Total rate at which electrical energy is dissipated by resistors

[24karatbear]

Homework Statement

A resistor with R₁ = 25.0Ω is connected to a battery that has negligible internal resistance and electrical energy is dissipated by R₁ at a rate of 36.0W. If a second resistor R₂ = 15.0Ω is connected in series with R₁, what is the total rate at which electrical energy is dissipated by the two resistors?

Homework Equations

Equivalent resistance (series) = R₁ + R₂ + ... + R_n
Power output = V_abI = I²R = (V²)/R

The Attempt at a Solution

Since the two resistors are in series, I used the above equation to find R_eq = 40.0Ω. However, my goal is to find the total rate at which electrical energy is dissipated by both resistors (i.e., the power output), so I need to use one of the expressions for power to obtain my solution.

I chose to use I²R to find the power output, so I solved for current to get 1.2A. Since resistors in series have the same current going through them, R_eq should also have the same current going through it (please correct me if I'm wrong). So, I reused this expression to find the total power output of the combined resistors R_eq to obtain 57.6W.
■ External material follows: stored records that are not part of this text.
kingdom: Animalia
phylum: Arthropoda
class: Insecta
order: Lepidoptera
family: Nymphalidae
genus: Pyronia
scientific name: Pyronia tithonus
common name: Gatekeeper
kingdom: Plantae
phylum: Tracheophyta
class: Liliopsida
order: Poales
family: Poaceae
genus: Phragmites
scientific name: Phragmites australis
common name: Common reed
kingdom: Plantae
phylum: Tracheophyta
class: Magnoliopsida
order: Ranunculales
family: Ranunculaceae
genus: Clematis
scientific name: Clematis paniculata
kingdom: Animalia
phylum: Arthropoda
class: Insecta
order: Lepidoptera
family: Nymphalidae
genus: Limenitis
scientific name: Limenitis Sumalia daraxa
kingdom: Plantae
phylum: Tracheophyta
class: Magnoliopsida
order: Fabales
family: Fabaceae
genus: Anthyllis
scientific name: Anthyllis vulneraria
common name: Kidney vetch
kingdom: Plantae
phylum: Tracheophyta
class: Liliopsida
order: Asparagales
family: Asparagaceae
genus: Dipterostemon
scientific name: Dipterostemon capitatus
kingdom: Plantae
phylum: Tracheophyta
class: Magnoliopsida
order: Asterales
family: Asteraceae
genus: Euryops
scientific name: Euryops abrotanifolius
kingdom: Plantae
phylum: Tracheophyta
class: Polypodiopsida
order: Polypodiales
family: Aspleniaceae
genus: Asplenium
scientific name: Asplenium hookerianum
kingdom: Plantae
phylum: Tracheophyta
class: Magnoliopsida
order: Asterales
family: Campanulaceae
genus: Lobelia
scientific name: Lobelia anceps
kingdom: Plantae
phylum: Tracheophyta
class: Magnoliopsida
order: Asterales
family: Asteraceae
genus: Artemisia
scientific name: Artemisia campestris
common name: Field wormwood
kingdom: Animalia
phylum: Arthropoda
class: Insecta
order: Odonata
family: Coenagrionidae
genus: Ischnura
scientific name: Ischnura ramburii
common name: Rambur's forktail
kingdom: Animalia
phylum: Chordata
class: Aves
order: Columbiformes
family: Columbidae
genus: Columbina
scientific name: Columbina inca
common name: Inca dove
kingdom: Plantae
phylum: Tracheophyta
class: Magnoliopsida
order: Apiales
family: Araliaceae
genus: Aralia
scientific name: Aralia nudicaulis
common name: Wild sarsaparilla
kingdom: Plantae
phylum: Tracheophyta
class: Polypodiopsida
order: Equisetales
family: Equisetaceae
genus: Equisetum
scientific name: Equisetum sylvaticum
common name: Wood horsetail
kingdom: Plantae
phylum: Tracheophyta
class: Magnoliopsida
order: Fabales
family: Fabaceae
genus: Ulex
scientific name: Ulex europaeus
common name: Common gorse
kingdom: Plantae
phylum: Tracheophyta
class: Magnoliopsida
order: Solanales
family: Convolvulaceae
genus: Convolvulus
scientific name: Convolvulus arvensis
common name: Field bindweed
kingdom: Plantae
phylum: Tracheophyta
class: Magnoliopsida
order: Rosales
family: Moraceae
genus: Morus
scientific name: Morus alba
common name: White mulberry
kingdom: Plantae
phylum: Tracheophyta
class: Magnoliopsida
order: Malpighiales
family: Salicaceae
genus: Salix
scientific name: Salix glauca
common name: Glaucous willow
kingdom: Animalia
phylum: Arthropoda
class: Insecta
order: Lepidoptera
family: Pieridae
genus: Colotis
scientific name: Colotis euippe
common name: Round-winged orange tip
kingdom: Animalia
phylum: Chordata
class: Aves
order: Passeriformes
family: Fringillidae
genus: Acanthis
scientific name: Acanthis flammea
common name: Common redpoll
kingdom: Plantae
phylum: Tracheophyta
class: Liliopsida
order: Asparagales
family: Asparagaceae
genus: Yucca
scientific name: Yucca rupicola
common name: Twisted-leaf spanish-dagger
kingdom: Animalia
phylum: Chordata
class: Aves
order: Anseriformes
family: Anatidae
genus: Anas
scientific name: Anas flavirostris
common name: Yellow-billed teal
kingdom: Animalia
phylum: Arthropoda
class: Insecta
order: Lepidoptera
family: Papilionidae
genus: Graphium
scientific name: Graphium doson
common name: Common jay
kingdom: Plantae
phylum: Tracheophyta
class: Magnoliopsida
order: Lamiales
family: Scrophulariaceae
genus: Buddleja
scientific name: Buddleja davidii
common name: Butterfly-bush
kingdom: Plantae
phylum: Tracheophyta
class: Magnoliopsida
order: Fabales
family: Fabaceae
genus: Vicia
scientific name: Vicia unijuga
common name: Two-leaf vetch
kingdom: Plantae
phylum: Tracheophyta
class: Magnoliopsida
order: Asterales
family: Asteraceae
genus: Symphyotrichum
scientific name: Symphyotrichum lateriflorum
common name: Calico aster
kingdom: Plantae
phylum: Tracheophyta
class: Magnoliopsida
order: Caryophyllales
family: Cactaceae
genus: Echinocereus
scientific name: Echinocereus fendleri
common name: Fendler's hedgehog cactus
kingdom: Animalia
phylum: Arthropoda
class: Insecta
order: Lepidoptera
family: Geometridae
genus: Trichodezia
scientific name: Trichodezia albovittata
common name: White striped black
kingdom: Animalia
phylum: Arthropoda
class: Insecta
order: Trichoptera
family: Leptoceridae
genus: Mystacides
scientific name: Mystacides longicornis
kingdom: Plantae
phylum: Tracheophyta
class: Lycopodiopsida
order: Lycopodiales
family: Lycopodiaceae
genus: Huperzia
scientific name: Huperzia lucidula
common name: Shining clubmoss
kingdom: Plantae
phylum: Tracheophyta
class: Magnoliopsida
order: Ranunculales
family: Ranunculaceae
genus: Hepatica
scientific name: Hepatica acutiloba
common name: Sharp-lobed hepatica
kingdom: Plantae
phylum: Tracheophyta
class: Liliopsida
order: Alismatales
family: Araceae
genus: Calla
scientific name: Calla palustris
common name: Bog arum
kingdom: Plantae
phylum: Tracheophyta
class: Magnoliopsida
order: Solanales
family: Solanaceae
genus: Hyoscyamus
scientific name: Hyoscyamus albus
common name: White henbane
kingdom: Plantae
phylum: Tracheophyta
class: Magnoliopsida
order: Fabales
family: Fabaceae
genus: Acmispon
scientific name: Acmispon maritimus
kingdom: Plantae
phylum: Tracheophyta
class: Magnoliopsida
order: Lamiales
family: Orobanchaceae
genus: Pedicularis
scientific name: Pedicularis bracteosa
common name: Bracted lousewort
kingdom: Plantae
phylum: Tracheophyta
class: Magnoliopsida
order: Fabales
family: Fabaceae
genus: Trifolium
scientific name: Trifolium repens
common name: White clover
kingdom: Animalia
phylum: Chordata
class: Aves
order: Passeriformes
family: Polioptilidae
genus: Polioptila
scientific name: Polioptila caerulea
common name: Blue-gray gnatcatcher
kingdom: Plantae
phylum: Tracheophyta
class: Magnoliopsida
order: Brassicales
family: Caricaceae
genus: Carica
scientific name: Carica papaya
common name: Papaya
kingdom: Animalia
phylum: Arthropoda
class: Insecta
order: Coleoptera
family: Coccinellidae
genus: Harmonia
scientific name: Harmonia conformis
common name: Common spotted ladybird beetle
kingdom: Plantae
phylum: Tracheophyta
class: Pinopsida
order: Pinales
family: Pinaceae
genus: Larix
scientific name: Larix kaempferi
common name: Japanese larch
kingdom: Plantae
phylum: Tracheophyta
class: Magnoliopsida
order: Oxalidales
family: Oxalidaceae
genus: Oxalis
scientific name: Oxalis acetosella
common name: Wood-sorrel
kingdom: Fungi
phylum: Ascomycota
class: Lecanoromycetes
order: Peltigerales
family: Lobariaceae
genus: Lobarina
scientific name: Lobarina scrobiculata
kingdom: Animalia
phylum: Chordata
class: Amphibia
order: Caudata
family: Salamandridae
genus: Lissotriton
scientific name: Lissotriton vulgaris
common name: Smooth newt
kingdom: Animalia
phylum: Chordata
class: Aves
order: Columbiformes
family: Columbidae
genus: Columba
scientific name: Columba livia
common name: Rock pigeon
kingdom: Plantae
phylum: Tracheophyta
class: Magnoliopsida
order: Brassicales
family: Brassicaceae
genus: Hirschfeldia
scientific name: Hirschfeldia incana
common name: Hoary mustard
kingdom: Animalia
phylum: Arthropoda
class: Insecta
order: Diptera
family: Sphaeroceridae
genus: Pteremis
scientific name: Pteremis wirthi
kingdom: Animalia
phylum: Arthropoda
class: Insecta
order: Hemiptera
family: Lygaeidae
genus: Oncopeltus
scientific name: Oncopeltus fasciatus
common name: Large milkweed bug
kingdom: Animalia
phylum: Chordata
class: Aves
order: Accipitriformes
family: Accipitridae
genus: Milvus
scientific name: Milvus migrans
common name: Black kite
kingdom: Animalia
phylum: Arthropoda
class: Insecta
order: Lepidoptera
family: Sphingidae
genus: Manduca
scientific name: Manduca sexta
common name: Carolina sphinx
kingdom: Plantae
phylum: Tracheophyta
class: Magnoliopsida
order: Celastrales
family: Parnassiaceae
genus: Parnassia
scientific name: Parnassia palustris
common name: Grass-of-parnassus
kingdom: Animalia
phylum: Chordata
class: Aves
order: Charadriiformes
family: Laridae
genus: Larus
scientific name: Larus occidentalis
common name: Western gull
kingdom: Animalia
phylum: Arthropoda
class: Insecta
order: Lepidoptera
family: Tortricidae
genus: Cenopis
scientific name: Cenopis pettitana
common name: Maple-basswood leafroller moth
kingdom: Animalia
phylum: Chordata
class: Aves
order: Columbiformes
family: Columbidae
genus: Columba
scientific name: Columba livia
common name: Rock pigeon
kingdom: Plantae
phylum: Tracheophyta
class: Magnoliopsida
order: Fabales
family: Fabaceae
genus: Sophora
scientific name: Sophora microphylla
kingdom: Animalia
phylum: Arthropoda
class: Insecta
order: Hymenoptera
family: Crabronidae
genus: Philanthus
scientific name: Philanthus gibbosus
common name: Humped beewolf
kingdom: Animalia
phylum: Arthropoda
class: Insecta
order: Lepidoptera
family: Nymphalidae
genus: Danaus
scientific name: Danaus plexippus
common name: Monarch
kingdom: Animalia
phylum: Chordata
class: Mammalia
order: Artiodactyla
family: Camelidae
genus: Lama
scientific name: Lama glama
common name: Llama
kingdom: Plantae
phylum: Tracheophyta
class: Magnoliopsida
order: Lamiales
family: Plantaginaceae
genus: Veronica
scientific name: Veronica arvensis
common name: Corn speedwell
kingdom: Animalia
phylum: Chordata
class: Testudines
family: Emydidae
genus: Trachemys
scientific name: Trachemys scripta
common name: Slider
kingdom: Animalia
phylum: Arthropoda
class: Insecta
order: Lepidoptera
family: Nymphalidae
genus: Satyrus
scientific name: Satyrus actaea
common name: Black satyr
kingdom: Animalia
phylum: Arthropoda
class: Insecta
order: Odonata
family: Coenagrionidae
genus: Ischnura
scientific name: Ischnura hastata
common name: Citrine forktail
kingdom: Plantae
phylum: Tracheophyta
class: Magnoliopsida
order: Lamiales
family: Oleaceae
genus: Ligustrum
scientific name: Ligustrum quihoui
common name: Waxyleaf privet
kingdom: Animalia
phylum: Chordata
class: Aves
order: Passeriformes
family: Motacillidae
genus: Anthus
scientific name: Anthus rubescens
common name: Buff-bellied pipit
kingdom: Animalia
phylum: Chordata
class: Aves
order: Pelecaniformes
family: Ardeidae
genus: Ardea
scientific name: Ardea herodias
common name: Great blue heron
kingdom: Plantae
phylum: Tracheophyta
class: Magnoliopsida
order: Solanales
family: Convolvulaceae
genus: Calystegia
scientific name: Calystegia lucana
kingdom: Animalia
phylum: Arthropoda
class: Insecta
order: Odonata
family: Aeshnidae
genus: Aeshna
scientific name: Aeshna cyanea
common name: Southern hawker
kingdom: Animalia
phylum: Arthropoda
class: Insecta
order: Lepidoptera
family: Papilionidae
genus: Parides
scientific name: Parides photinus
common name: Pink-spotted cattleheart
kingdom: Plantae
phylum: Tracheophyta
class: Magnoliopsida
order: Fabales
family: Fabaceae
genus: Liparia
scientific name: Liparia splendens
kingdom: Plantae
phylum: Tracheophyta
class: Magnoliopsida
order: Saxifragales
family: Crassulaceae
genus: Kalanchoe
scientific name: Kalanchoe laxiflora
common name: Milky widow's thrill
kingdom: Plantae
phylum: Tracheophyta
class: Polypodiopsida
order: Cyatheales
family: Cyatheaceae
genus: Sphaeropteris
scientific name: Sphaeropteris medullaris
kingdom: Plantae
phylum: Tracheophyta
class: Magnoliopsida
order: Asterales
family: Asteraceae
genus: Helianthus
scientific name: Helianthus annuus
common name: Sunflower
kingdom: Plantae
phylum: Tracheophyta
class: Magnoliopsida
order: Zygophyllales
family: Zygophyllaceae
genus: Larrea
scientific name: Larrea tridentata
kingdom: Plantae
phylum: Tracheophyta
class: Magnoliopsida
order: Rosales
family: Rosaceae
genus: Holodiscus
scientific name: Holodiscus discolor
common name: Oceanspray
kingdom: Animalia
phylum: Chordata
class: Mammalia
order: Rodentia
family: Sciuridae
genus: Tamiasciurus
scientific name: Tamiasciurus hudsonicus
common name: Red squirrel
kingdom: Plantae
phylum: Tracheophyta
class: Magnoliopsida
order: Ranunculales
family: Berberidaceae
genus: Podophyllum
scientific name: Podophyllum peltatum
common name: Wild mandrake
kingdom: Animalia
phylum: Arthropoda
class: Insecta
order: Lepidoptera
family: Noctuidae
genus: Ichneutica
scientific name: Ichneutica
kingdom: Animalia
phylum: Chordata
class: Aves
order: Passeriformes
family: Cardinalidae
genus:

The problem is that my textbook's solution manual gets a different answer, and they use a different expression to solve for power output (they use (V²)/R). I thought that we can just choose any expression. Can anyone explain why my answer is wrong?

 

[ehild]

Homework Statement

A resistor with R₁ = 25.0Ω is connected to a battery that has negligible internal resistance and electrical energy is dissipated by R₁ at a rate of 36.0W. If a second resistor R₂ = 15.0Ω is connected in series with R₁, what is the total rate at which electrical energy is dissipated by the two resistors?

Homework Equations

Equivalent resistance (series) = R₁ + R₂ + ... + R_n
Power output = V_abI = I²R = (V²)/R

The Attempt at a Solution

Since the two resistors are in series, I used the above equation to find R_eq = 40.0Ω. However, my goal is to find the total rate at which electrical energy is dissipated by both resistors (i.e., the power output), so I need to use one of the expressions for power to obtain my solution.

I chose to use I²R to find the power output, so I solved for current to get 1.2A.

How did you get that current?

 

[24karatbear]

I used:

I²R = power

and solved for I using 36.0W for power and 25.0Ω for R.

 

[ehild]

I used:

I²R = power

and solved for I using 36.0W for power and 25.0Ω for R.

Using the same battery, the voltage across the two resistors in series stays the same, but the current is less.

 

[24karatbear]

Hi ehild,

Thank you for your response! I am a bit confused now, though. Here is what my textbook says (word for word) about resistors in series:

If resistors are in series, the current I must be the same in all of them. (As we discussed in the previous chapter, current is not "used up" as it passes through a circuit.) The potential differences across each resistor need not be the same (except in the special case where all resistances are equal).

Am I perhaps missing something?

 

[gneill]

Yes, the current through series resistors is the same in all of them. But it will be a different current if the total resistance of the series string is different, assuming the same total potential difference is across the string.

In this case you've changed the total resistance by adding another resistor to the string, but the total potential difference remains the same because the battery is the same as before.

 

[24karatbear]

Yes, the current through series resistors is the same in all of them. But it will be a different current if the total resistance of the series string is different, assuming the same total potential difference is across the string.

In this case you've changed the total resistance by adding another resistor to the string, but the total potential difference remains the same because the battery is the same as before.

Ahhhh, I get it now! It seems that I was overlooking the fact that a second resistor was added to the circuit and not originally a part of it. Thank you so much for explaining that - it makes a whole lot of sense now. I appreciate your help ehild and gneill!